___ Dataset section ___
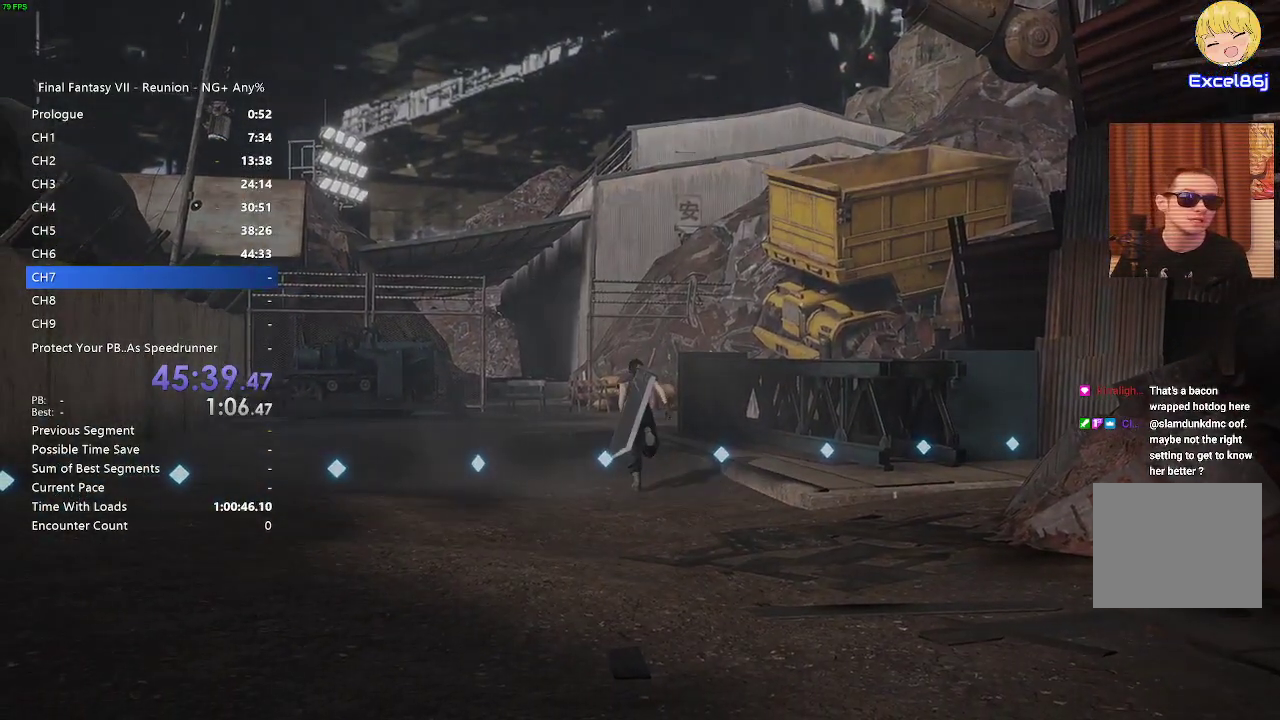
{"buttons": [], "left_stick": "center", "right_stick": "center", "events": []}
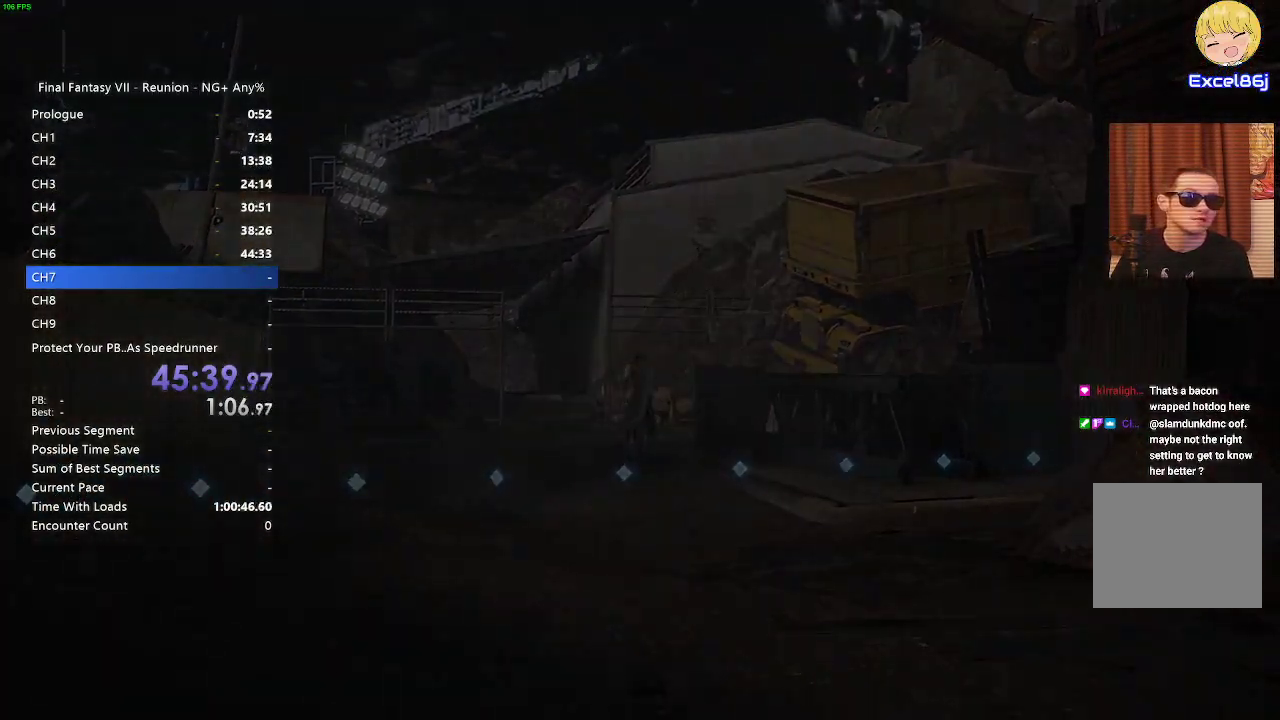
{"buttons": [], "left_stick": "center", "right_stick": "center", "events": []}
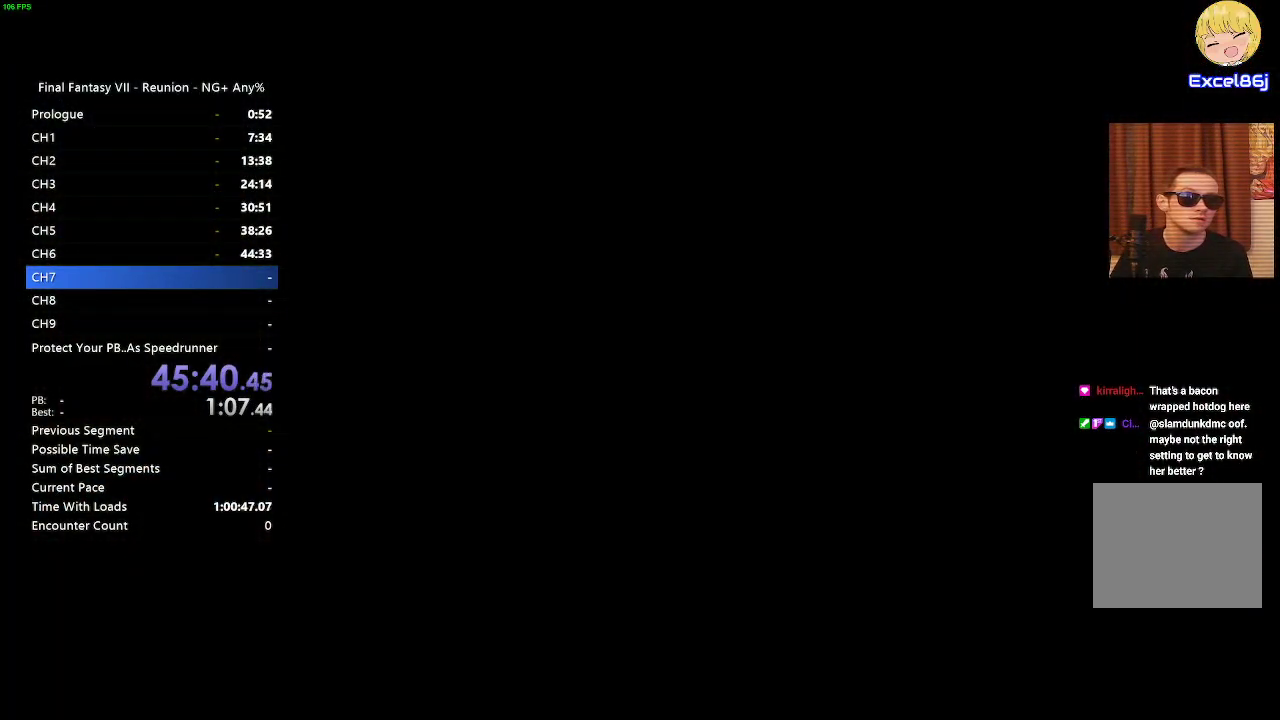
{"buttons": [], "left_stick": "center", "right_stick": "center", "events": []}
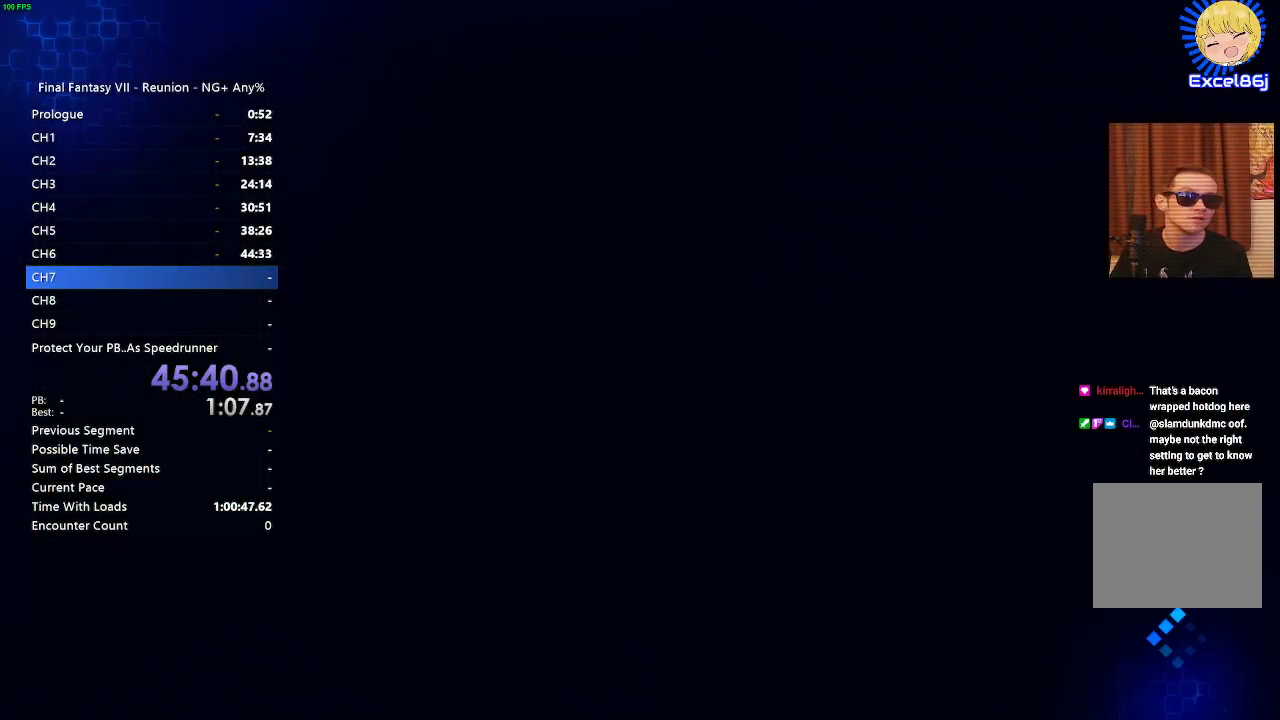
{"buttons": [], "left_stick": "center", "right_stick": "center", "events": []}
___
#### What is needed:
Print the material above exactly, skipping its images.

#### Response below:
{"buttons": [], "left_stick": "center", "right_stick": "center", "events": []}
{"buttons": [], "left_stick": "center", "right_stick": "center", "events": []}
{"buttons": [], "left_stick": "center", "right_stick": "center", "events": []}
{"buttons": [], "left_stick": "center", "right_stick": "center", "events": []}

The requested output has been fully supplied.